An article published in the December 1997 American Journal of Epidemiology contains some even more alarming facts from Montreal. Roughly 1,600 of that city’s intravenous drug users were tracked for an average period of nearly two years. Most important, the blood results of Montreal NEP participants were directly compared, with elaborate statistical controls, against the blood results of addicts who did not take advantage of local needle-exchange services. NEP enrollees were more than twice as likely as nonenrollees to become infected with HIV. Clean-needle distribution has ” possibly deleterious effects on HIV transmission,” this study’s researchers reluctantly decided. “We believe that caution is warranted before accepting NEPs as uniformly beneficial in any setting.”

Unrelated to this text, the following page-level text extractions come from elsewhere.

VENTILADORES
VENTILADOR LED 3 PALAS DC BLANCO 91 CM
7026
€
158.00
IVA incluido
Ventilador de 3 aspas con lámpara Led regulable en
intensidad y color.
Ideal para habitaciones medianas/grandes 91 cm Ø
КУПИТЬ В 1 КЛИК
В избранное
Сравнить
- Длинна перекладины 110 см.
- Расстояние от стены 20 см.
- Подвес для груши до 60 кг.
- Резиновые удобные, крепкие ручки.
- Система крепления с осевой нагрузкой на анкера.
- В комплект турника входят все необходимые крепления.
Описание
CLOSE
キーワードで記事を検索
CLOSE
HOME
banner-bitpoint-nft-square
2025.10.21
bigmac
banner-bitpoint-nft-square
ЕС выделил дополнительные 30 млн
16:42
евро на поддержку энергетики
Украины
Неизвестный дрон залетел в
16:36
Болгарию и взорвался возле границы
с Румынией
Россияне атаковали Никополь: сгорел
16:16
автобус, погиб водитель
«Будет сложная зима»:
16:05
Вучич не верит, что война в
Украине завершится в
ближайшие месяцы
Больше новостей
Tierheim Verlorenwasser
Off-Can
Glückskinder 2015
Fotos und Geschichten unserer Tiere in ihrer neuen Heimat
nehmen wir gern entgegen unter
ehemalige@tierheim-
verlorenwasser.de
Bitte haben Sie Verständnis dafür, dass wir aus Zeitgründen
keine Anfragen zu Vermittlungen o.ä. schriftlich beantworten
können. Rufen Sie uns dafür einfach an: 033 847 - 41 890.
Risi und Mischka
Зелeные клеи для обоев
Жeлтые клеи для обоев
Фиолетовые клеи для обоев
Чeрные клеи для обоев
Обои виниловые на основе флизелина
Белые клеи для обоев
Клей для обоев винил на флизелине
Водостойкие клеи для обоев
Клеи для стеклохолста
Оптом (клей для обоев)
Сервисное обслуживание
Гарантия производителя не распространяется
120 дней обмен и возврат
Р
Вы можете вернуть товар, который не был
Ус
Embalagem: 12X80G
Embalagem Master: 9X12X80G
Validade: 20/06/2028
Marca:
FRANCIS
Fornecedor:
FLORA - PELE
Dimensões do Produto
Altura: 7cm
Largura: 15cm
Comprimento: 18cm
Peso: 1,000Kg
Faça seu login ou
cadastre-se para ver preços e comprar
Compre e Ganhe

This is what the United States Department of Health and Human Services characterizes — deliberately and dishonestly — as “conclusive scientific evidence” in favor of federal clean-needle spending. And HHS would have had its way last week, ironically enough, but for the political cowardice of a blissfully unaware White House. Next time around, we may not be so lucky. Bill Clinton’s poll-obsessed fecklessness is too feeble a barrier with which to protect the country from such an apparently dreadful idea. Congress ought to act preemptively. Lift the temporary, conditional ban on federal needle spending. Replace it with a permanent, unconditional one.